▶ _Your instructions_: Please output exactly the part of the records below that opens with the line containing "Умывальники" and closes with the line containing "Удлинители силовые", both lines included, and nothing else.

▶ _Given information_:
-.-.-

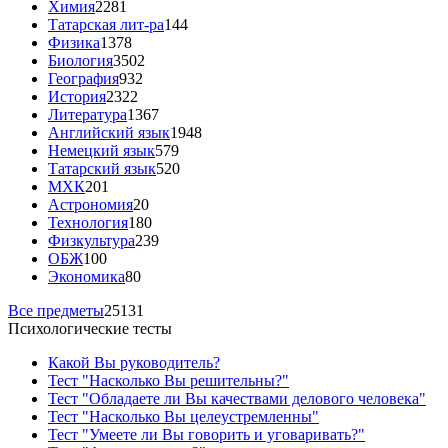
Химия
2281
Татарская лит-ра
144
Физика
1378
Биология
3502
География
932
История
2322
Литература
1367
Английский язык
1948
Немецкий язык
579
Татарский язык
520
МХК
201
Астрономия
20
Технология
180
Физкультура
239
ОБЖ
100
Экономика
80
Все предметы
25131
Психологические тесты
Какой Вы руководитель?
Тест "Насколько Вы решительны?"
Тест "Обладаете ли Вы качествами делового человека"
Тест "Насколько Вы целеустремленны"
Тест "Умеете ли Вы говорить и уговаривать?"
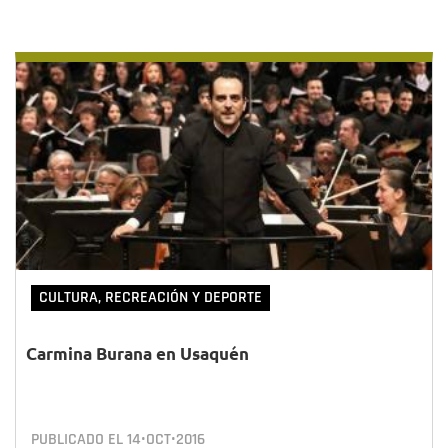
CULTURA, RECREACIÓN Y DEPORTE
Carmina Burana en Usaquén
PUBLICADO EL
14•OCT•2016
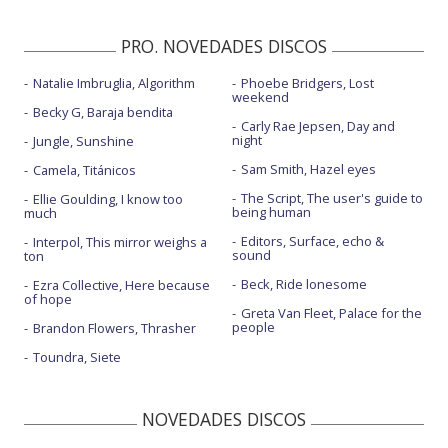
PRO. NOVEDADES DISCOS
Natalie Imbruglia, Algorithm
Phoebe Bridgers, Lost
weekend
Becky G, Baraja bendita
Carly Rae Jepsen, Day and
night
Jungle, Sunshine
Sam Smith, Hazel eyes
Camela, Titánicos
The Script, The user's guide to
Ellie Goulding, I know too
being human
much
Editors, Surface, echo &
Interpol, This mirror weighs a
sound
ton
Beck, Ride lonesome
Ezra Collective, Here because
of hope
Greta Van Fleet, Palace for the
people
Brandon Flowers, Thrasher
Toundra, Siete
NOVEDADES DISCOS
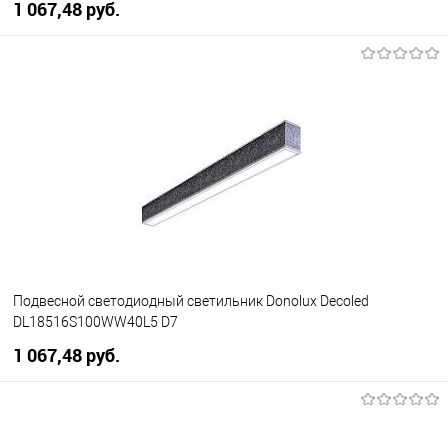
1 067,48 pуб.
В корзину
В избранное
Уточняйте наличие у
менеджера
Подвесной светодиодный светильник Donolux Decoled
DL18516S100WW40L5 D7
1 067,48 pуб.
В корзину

-.-.-

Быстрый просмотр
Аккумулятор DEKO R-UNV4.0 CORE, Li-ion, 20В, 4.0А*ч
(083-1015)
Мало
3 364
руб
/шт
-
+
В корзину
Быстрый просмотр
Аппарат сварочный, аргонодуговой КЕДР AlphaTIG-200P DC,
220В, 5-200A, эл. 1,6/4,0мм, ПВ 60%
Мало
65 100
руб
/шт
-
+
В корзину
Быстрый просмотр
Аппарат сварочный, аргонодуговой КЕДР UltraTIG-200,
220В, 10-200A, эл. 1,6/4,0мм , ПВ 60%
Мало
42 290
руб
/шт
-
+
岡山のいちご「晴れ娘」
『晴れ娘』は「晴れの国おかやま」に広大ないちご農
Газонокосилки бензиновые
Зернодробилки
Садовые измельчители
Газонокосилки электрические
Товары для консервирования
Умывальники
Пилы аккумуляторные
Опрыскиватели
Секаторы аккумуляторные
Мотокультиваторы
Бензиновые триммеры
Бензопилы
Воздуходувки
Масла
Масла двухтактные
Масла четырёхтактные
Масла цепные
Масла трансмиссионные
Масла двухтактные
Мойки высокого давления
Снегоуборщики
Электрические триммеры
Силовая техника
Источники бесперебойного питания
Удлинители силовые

-.-.-

▶ _Answer box_:
Умывальники
Пилы аккумуляторные
Опрыскиватели
Секаторы аккумуляторные
Мотокультиваторы
Бензиновые триммеры
Бензопилы
Воздуходувки
Масла
Масла двухтактные
Масла четырёхтактные
Масла цепные
Масла трансмиссионные
Масла двухтактные
Мойки высокого давления
Снегоуборщики
Электрические триммеры
Силовая техника
Источники бесперебойного питания
Удлинители силовые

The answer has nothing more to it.